Back to their origins

%22Origins%2C%22+Imagine+Dragons%27+fourth+studio+album+was+released+on+Nov.+9.

Photo courtesy of Newsday

“Origins,” Imagine Dragons’ fourth studio album was released on Nov. 9.

For the past decade, Imagine Dragons has held forth as a staple of the American rock industry, producing catchy go-to music for pop and alternative music fans alike. Only a year after their album “Evolve” was released in 2017, Imagine Dragons singer and songwriter Dan Reynolds has released “Origins,” an emotional album that brings fans back to the softer style the band embraced when they first started.

While the songs on “Evolve” could be categorized as rock,  “Origins” takes a more alternative route, playing with a combination of different acoustic instruments and percussion while still staying true to the rock band’s catchy choruses.

While the album includes several lighter songs, some tracks on the album were as intense as their last album, with their two singles “Machine” and “Natural” embracing the louder rock  side of the band that most people are familiar with. Both songs are well produced and incredibly catchy, and the second song on the album, “Boomerang,” is another favorite of mine— its catchy verses and drum based screaming chorus immediately drew me in.

As a long-time fan, my favorite songs on the album are the slower songs with melodic instrumentals and heavy beats—ones that are reminiscent of old favorites from “Night Visions” and “Smoke and Mirrors.” “West Coast,” with Reynolds’ crooning voice and acoustic guitar intro, immediately became an all-time favorite of mine. I also particularly enjoyed the band’s last single “Bad Liar,” which delved into emotional issues Reynolds has faced in the past year, with lyrics about his recent divorce and family among softer instrumentals.

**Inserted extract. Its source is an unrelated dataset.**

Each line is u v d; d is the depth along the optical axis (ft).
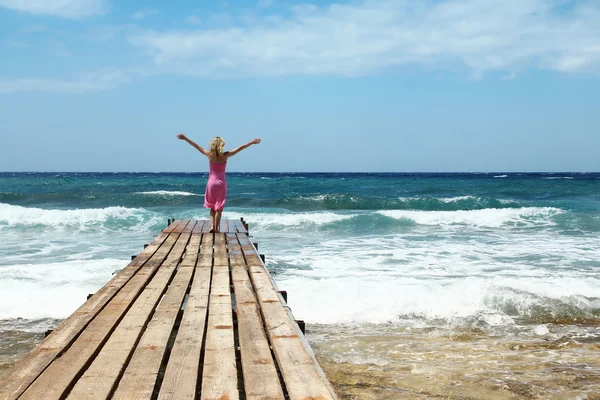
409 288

Although I’ve thoroughly enjoyed the different genres that the band has explored over the years, I was completely thrown off by “Digital,” an electronic-based song that consisted of  yelling and clapping under wailing guitar. Luckily, most of the album stayed in the alternative and rock realm, with songs like “Stuck,” “Cool Out” and “Real Life” maintaining a slower style with strong percussion accompaniment.

Despite seeing Reynolds perform live in July, I was newly reinvigorated with this newest album, excited to hear more from the band. With “Origins,” Imagine Dragons continues to impress both long-time fans and more recent fans of their music.